TEXTO DO DOCUMENTO:
★ ★ ★ ★
Cidades vivem surto de hepatite A; saiba como se proteger

Município de São Paulo liberou vacina para homens que fazem sexo com homens

Tatiana Pronin Publicado em 02/11/2023, às 09h00

Hepatite A pode ser transmitida pelo sexo oro-anal - iStock

Pelo menos três cidades têm registrado aumento importante nos casos de hepatite A, doença viral transmitida por meio de atividade sexual desprotegida, em especial pelo sexo oro-anal (contato entre boca e região anal), ou por água e alimentos contaminados por fezes. São Paulo, Porto Alegre e Florianópolis divulgaram alertas sobre a doença nos últimos meses.

Homens que fazem sexo com homens

No município de São Paulo, o surto fez com que a prefeitura passasse a oferecer a vacina de graça para homens que fazem sexo com homens (HSH), população que inclui gays e homossexuais. Eles podem receber a vacina nas unidades municipais SAEs (Serviços de Assistências Especializada). Até o fim de setembro, foram notificados 225 casos na cidade, contra 145 no mesmo período do ano anterior, o que reflete uma alta de 55%.

Em Florianópolis, a Secretaria Municipal de Saúde relatou um total de 113 casos nos primeiros nove meses do ano, contra apenas 11 no mesmo período de 2022. Em Porto Alegre, até julho deste ano, foram notificados 117 casos de hepatite A, contra 23 no primeiro semestre de 2022. Essas localidades não anunciaram a disponibilização da vacina para a população HSH. 

País tem meta de eliminar a doença

Procurado, o Ministério da Saúde informou que tem monitorado de forma permanente a incidência de casos de hepatite A no país. Comentou, ainda, que em abril deste ano, a pasta instituiu o Comitê Interministerial para a Eliminação da Tuberculose e de Outras Doenças Determinadas Socialmente (CIEDDS), o que inclui a hepatite A.

Apesar da meta de eliminar ou controlar a doença até 2030, a pasta só disponibiliza a vacina contra hepatite A gratuitamente para crianças pequenas e adultos com algumas condições de saúde. A imunização foi incluída no Programa Nacional de Imunizações (PNI) em 2014, o que significa que as novas gerações estão mais protegidas. Mas ainda há muitos adultos que não tomaram as duas doses da vacina, por que têm de pagar para isso.

Se a vacinação para a população HSH for provisória/temporária, certamente teremos novos surtos no futuro quando ela for interrompida”,

alerta o médico infectologista Rico Vasconcelos, pesquisador da FMUSP (Faculdade de Medicina da Universidade de São Paulo).

O médico conta que São Paulo já teve um surto parecido em 2017 e 2018, que também foi controlado com vacinação da população HSH. O problema é que, com baixa nos estoques, o município acabou interrompendo a iniciativa para essa categoria, e a retomou somente no mês passado, com aumento dos casos.
★ ★ ★ ★
TAREFAS A FAZER:
1. Copie da reportagem sobre hepatite A, sem mudar nada, o trecho que começa nas palavras que contêm "Procurado, o Ministério" e termina em "a hepatite A.".
2. Segundo a reportagem sobre hepatite A, quantos casos a Secretaria Municipal de Saúde de Florianópolis relatou nos primeiros nove meses do ano?
3. Diga se cada frase concorda com a reportagem sobre hepatite A, respondendo sim ou não e citando as palavras do texto que decidem: (a) Em São Paulo, os homens que fazem sexo com homens podem tomar a vacina nas unidades SAEs. (b) Porto Alegre anunciou que vai oferecer a vacina para a população HSH. (c) A vacina contra hepatite A entrou no Programa Nacional de Imunizações em 2014.
★ ★ ★ ★
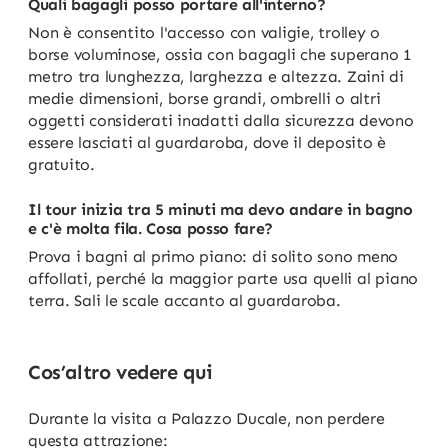
Quali bagagli posso portare all'interno?
Non è consentito l'accesso con valigie, trolley o
borse voluminose, ossia con bagagli che superano 1
metro tra lunghezza, larghezza e altezza. Zaini di
medie dimensioni, borse grandi, ombrelli o altri
oggetti considerati inadatti dalla sicurezza devono
essere lasciati al guardaroba, dove il deposito è
gratuito.
Il tour inizia tra 5 minuti ma devo andare in bagno
e c'è molta fila. Cosa posso fare?
Prova i bagni al primo piano: di solito sono meno
affollati, perché la maggior parte usa quelli al piano
terra. Sali le scale accanto al guardaroba.
Cos’altro vedere qui
Durante la visita a Palazzo Ducale, non perdere
questa attrazione: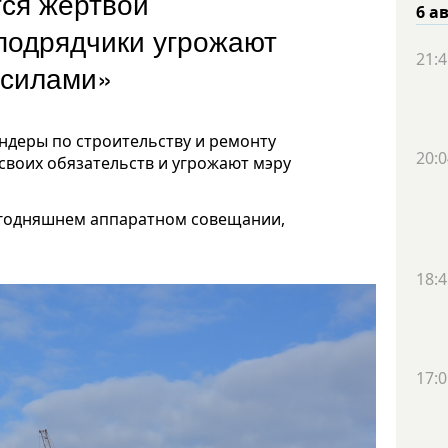
тся жертвой
6 а
подрядчики угрожают
21:4
 силами»
ндеры по строительству и ремонту
20:0
своих обязательств и угрожают мэру
егодняшнем аппаратном совещании,
18:4
17:0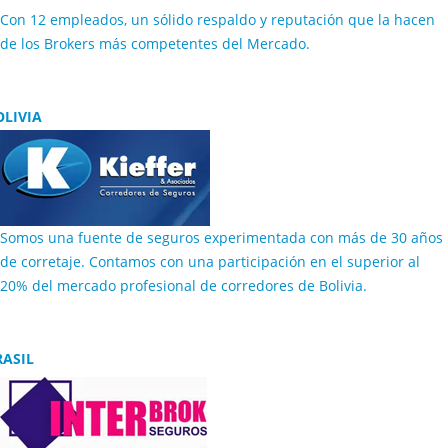
Con 12 empleados, un sólido respaldo y reputación que la hacen
de los Brokers más competentes del Mercado.
OLIVIA
Somos una fuente de seguros experimentada con más de 30 años
de corretaje. Contamos con una participación en el superior al
20% del mercado profesional de corredores de Bolivia.
RASIL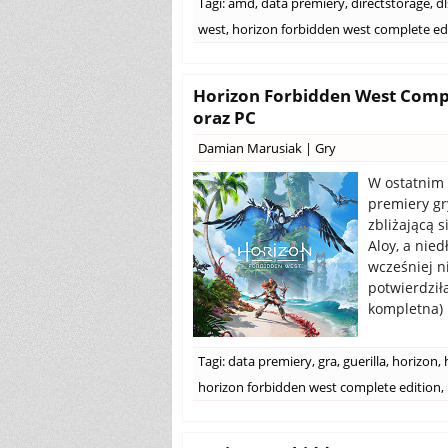
Tagi:
amd
,
data premiery
,
directstorage
,
dl
west
,
horizon forbidden west complete ed
Horizon Forbidden West Comple
oraz PC
Damian Marusiak
|
Gry
W ostatnim 
premiery gr
zbliżającą 
Aloy, a nie
wcześniej ni
potwierdził
kompletna) 
Tagi:
data premiery
,
gra
,
guerilla
,
horizon
,
horizon forbidden west complete edition
,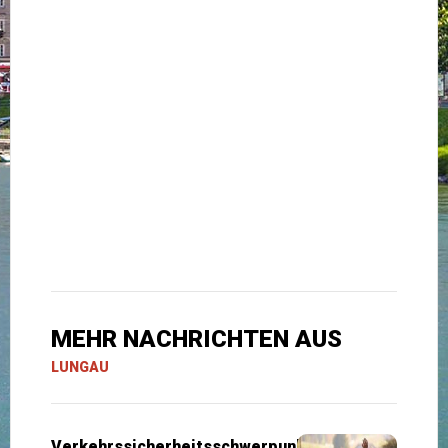
MEHR NACHRICHTEN AUS
LUNGAU
Verkehrssicherheitsschwerpunkte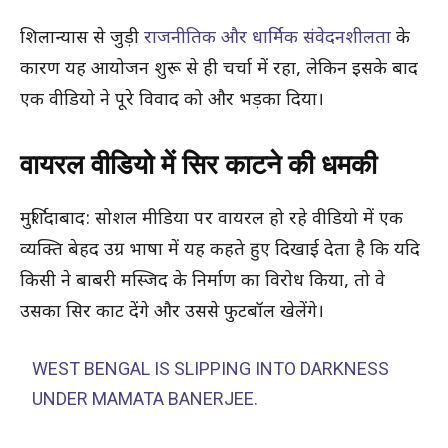
शिलान्यास से जुड़ी
राजनीतिक और धार्मिक संवेदनशीलता
के
कारण यह आयोजन शुरू से ही चर्चा में रहा, लेकिन इसके बाद
एक वीडियो ने पूरे विवाद को और भड़का दिया।
वायरल वीडियो में सिर काटने की धमकी
मुर्शिदाबाद: सोशल मीडिया पर वायरल हो रहे वीडियो में एक
व्यक्ति बेहद उग्र भाषा में यह कहते हुए दिखाई देता है कि यदि
किसी ने बाबरी मस्जिद के निर्माण का विरोध किया, तो वे
उसका सिर काट देंगे और उससे फुटबॉल खेलेंगे।
WEST BENGAL IS SLIPPING INTO DARKNESS
UNDER MAMATA BANERJEE.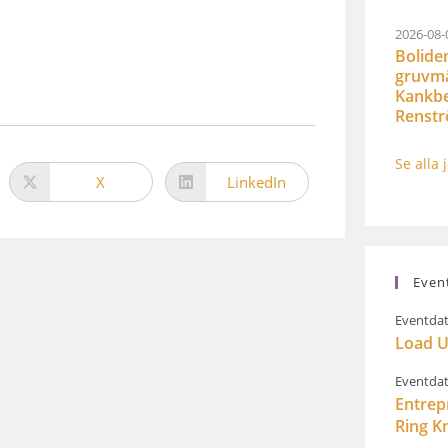
2026-08-
Bolide
gruvmät
Kankbe
Renst
Se alla 
X
LinkedIn
Even
Eventdat
Load U
Eventdat
Entrep
Ring K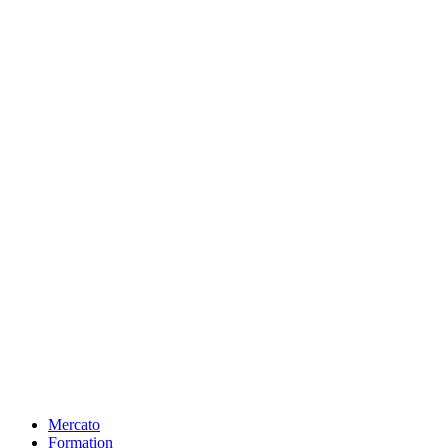
Mercato
Formation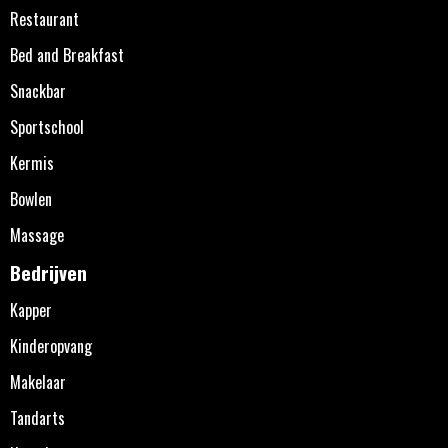
Restaurant
Bed and Breakfast
Snackbar
Sportschool
Kermis
Bowlen
Massage
Bedrijven
Kapper
Kinderopvang
Makelaar
Tandarts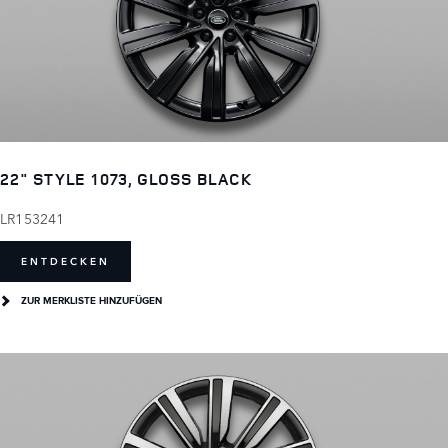
22" STYLE 1073, GLOSS BLACK
LR153241
ENTDECKEN
ZUR MERKLISTE HINZUFÜGEN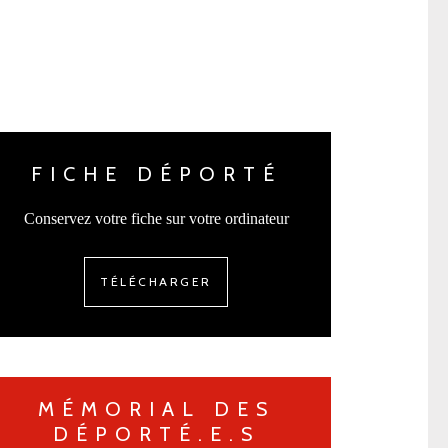
FICHE DÉPORTÉ
Conservez votre fiche sur votre ordinateur
TÉLÉCHARGER
MÉMORIAL DES
DÉPORTÉ.E.S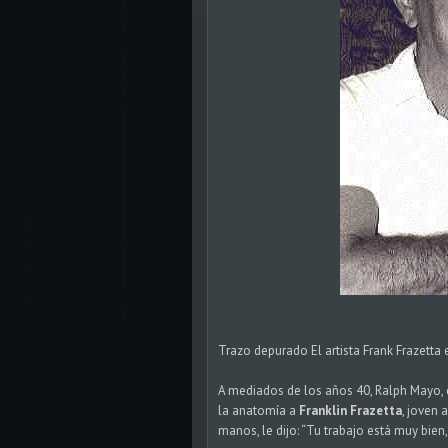
Trazo depurado El artista Frank Frazetta e
A mediados de los años 40, Ralph Mayo, d
la anatomía a
Franklin Frazetta
, joven 
manos, le dijo: “Tu trabajo está muy bie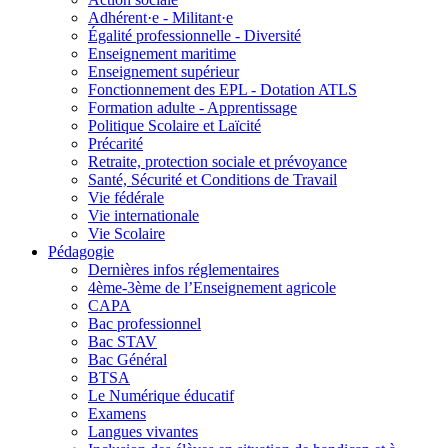
Adhérent·e - Militant·e
Égalité professionnelle - Diversité
Enseignement maritime
Enseignement supérieur
Fonctionnement des EPL - Dotation ATLS
Formation adulte - Apprentissage
Politique Scolaire et Laïcité
Précarité
Retraite, protection sociale et prévoyance
Santé, Sécurité et Conditions de Travail
Vie fédérale
Vie internationale
Vie Scolaire
Pédagogie
Dernières infos réglementaires
4ème-3ème de l’Enseignement agricole
CAPA
Bac professionnel
Bac STAV
Bac Général
BTSA
Le Numérique éducatif
Examens
Langues vivantes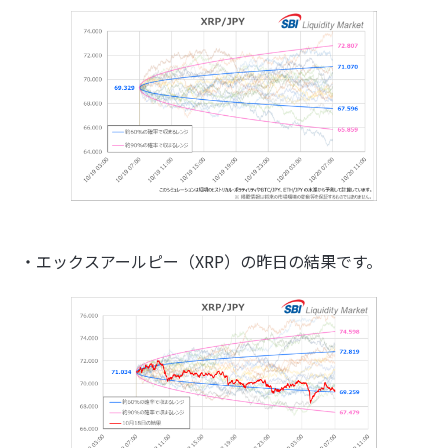
・エックスアールピー（XRP）の昨日の結果です。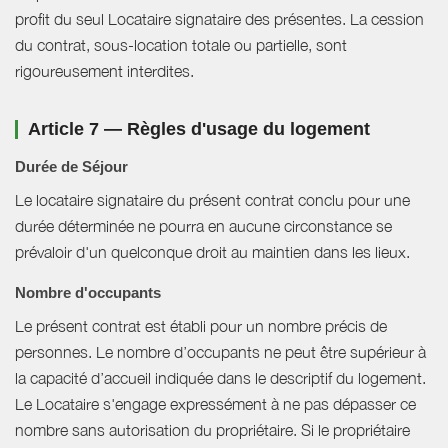
profit du seul Locataire signataire des présentes. La cession
du contrat, sous-location totale ou partielle, sont
rigoureusement interdites.
Article 7 — Règles d'usage du logement
Durée de Séjour
Le locataire signataire du présent contrat conclu pour une
durée déterminée ne pourra en aucune circonstance se
prévaloir d'un quelconque droit au maintien dans les lieux.
Nombre d'occupants
Le présent contrat est établi pour un nombre précis de
personnes. Le nombre d’occupants ne peut être supérieur à
la capacité d’accueil indiquée dans le descriptif du logement.
Le Locataire s'engage expressément à ne pas dépasser ce
nombre sans autorisation du propriétaire. Si le propriétaire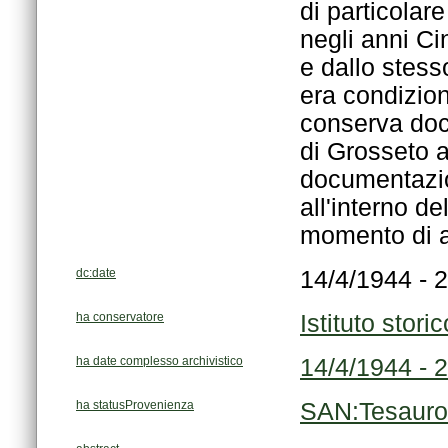
momento di an
dc:date
14/4/1944 - 
ha conservatore
Istituto stor
ha date complesso archivistico
14/4/1944 - 
ha statusProvenienza
SAN:Tesauro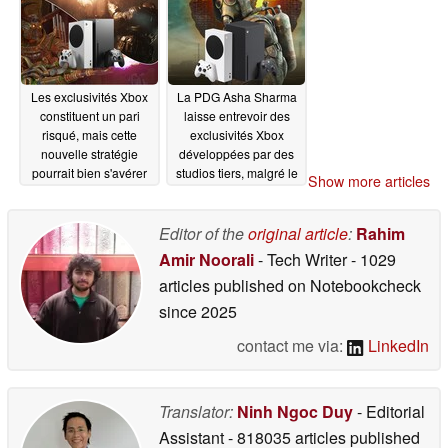
Les exclusivités Xbox
La PDG Asha Sharma
constituent un pari
laisse entrevoir des
risqué, mais cette
exclusivités Xbox
nouvelle stratégie
développées par des
pourrait bien s'avérer
studios tiers, malgré le
Show more articles
payante
ralentissement des
06/12/2026
ventes de consoles
Editor of the
original article
:
Rahim
06/12/2026
Amir Noorali
- Tech Writer
- 1029
articles published on Notebookcheck
since 2025
contact me via:
LinkedIn
Translator:
Ninh Ngoc Duy
- Editorial
Assistant
- 818035 articles published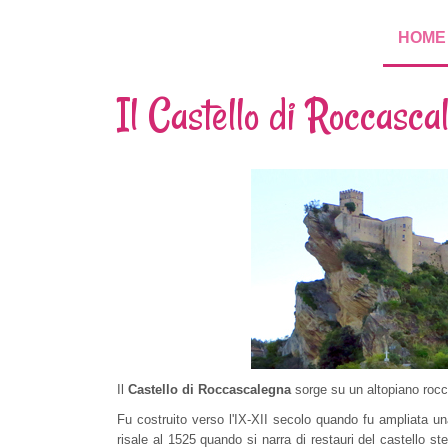
HOME
Il Castello di Roccasca
Il
Castello di Roccascalegna
sorge su un altopiano roc
Fu costruito verso l'IX-XII secolo quando fu ampliata un
risale al 1525 quando si narra di restauri del castello s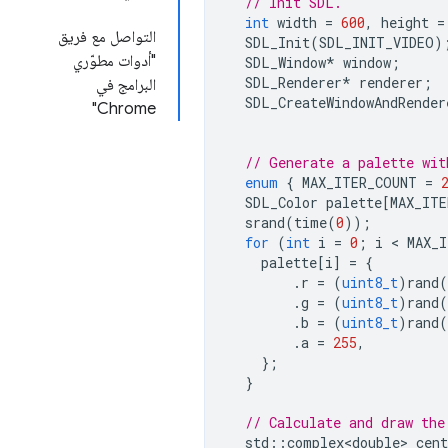
// Init SDL.
int
width
=
600
,
height
=
التواصل مع فريق
SDL_Init
(
SDL_INIT_VIDEO
)
"أدوات مطوّري
SDL_Window
*
window
;
SDL_Renderer
*
renderer
;
البرامج في
SDL_CreateWindowAndRender
Chrome"
// Generate a palette wit
enum
{
MAX_ITER_COUNT
=
SDL_Color
palette
[
MAX_ITE
srand
(
time
(
0
));
for
(
int
i
=
0
;
i
 < 
MAX_
palette
[
i
]
=
{
.
r
=
(
uint8_t
)
rand
(
.
g
=
(
uint8_t
)
rand
(
.
b
=
(
uint8_t
)
rand
(
.
a
=
255
,
};
}
// Calculate and draw the
std
::
complex<double>
cent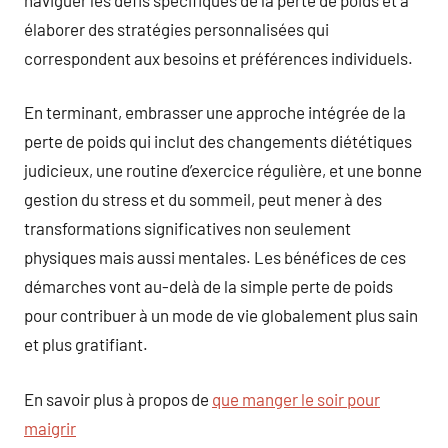
élaborer des stratégies personnalisées qui
correspondent aux besoins et préférences individuels.
En terminant, embrasser une approche intégrée de la
perte de poids qui inclut des changements diététiques
judicieux, une routine d’exercice régulière, et une bonne
gestion du stress et du sommeil, peut mener à des
transformations significatives non seulement
physiques mais aussi mentales. Les bénéfices de ces
démarches vont au-delà de la simple perte de poids
pour contribuer à un mode de vie globalement plus sain
et plus gratifiant.
En savoir plus à propos de
que manger le soir pour
maigrir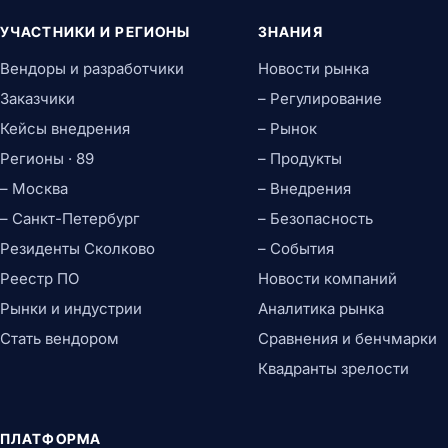
УЧАСТНИКИ И РЕГИОНЫ
ЗНАНИЯ
Вендоры и разработчики
Новости рынка
Заказчики
– Регулирование
Кейсы внедрения
– Рынок
Регионы · 89
– Продукты
– Москва
– Внедрения
– Санкт-Петербург
– Безопасность
Резиденты Сколково
– События
Реестр ПО
Новости компаний
Рынки и индустрии
Аналитика рынка
Стать вендором
Сравнения и бенчмарки
Квадранты зрелости
ПЛАТФОРМА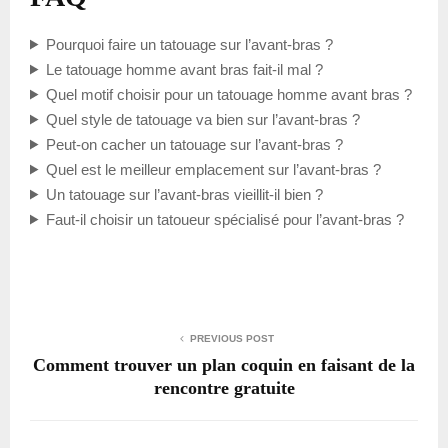
Pourquoi faire un tatouage sur l’avant-bras ?
Le tatouage homme avant bras fait-il mal ?
Quel motif choisir pour un tatouage homme avant bras ?
Quel style de tatouage va bien sur l’avant-bras ?
Peut-on cacher un tatouage sur l’avant-bras ?
Quel est le meilleur emplacement sur l’avant-bras ?
Un tatouage sur l’avant-bras vieillit-il bien ?
Faut-il choisir un tatoueur spécialisé pour l’avant-bras ?
PREVIOUS POST
Comment trouver un plan coquin en faisant de la
rencontre gratuite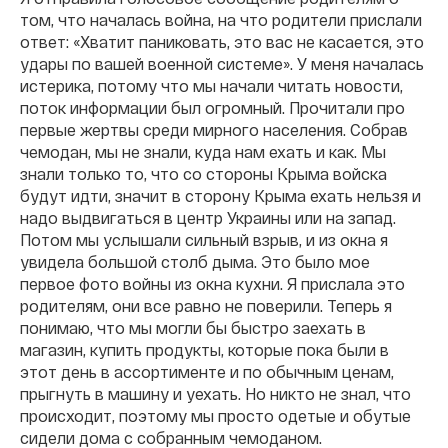
том, что началась война, на что родители прислали
ответ: «Хватит паниковать, это вас не касается, это
удары по вашей военной системе». У меня началась
истерика, потому что мы начали читать новости,
поток информации был огромный. Прочитали про
первые жертвы среди мирного населения. Собрав
чемодан, мы не знали, куда нам ехать и как. Мы
знали только то, что со стороны Крыма войска
будут идти, значит в сторону Крыма ехать нельзя и
надо выдвигаться в центр Украины или на запад.
Потом мы услышали сильный взрыв, и из окна я
увидела большой столб дыма. Это было мое
первое фото войны из окна кухни. Я прислала это
родителям, они все равно не поверили. Теперь я
понимаю, что мы могли бы быстро заехать в
магазин, купить продукты, которые пока были в
этот день в ассортименте и по обычным ценам,
прыгнуть в машину и уехать. Но никто не знал, что
происходит, поэтому мы просто одетые и обутые
сидели дома с собранным чемоданом.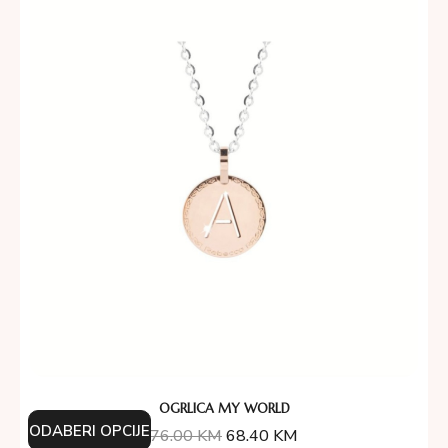
OGRLICA MY WORLD
ODABERI OPCIJE
76.00
KM
68.40
KM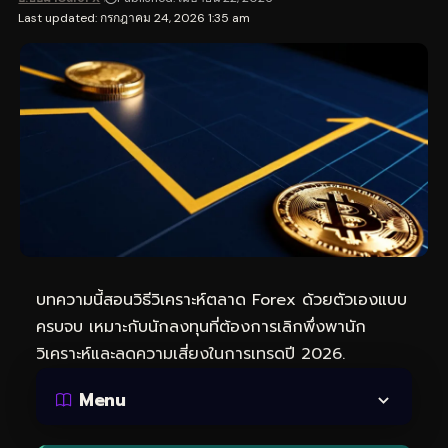
Last updated: กรกฎาคม 24, 2026 1:35 am
บทความนี้สอนวิธีวิเคราะห์ตลาด Forex ด้วยตัวเองแบบ
ครบจบ เหมาะกับนักลงทุนที่ต้องการเลิกพึ่งพานัก
วิเคราะห์และลดความเสี่ยงในการเทรดปี 2026.
Menu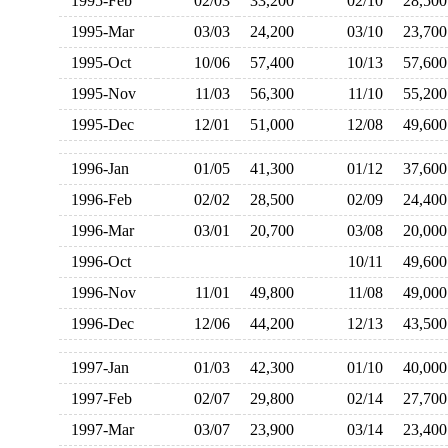
1995-Feb
02/03
33,200
02/10
28,5
1995-Mar
03/03
24,200
03/10
23,7
1995-Oct
10/06
57,400
10/13
57,6
1995-Nov
11/03
56,300
11/10
55,2
1995-Dec
12/01
51,000
12/08
49,6
1996-Jan
01/05
41,300
01/12
37,6
1996-Feb
02/02
28,500
02/09
24,4
1996-Mar
03/01
20,700
03/08
20,0
1996-Oct
10/11
49,6
1996-Nov
11/01
49,800
11/08
49,0
1996-Dec
12/06
44,200
12/13
43,5
1997-Jan
01/03
42,300
01/10
40,0
1997-Feb
02/07
29,800
02/14
27,7
1997-Mar
03/07
23,900
03/14
23,4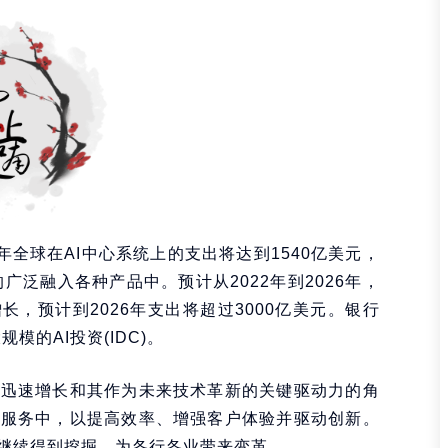
3年全球在AI中心系统上的支出将达到1540亿美元，
I的广泛融入各种产品中。预计从2022年到2026年，
增长，预计到2026年支出将超过3000亿美元。银行
模的AI投资(IDC)。
的迅速增长和其作为未来技术革新的关键驱动力的角
和服务中，以提高效率、增强客户体验并驱动创新。
将继续得到挖掘，为各行各业带来变革。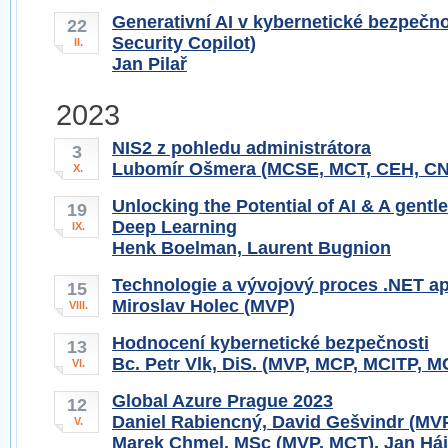
Generativní AI v kybernetické bezpečno
22
Security Copilot)
II.
Jan Pilař
2023
NIS2 z pohledu administrátora
3
Lubomír Ošmera (MCSE, MCT, CEH, C
X.
Unlocking the Potential of AI & A gentle
19
Deep Learning
IX.
Henk Boelman, Laurent Bugnion
Technologie a vývojový proces .NET ap
15
Miroslav Holec (MVP)
VIII.
Hodnocení kybernetické bezpečnosti
13
Bc. Petr Vlk, DiS. (MVP, MCP, MCITP, 
VI.
Global Azure Prague 2023
12
Daniel Rabiencný, David Gešvindr (MVP
V.
Marek Chmel, MSc (MVP, MCT), Jan Háje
★ ★ ★ ★
RESPOSTAS:
1.
Procurado, o Ministério da Saúde informou que tem monitorado de forma permanente a incidência de casos de hepatite A no país. Comentou, ainda, que em abril deste ano, a pasta instituiu o Comitê Interministerial para a Eliminação da Tuberculose e de Outras Doenças Determinadas Socialmente (CIEDDS), o que inclui a hepatite A.

2. 113 casos.

3.
(a) Sim: "Eles podem receber a vacina nas unidades municipais SAEs (Serviços de Assistências Especializada)."
(b) Não: "Essas localidades não anunciaram a disponibilização da vacina para a população HSH."
(c) Sim: "A imunização foi incluída no Programa Nacional de Imunizações (PNI) em 2014"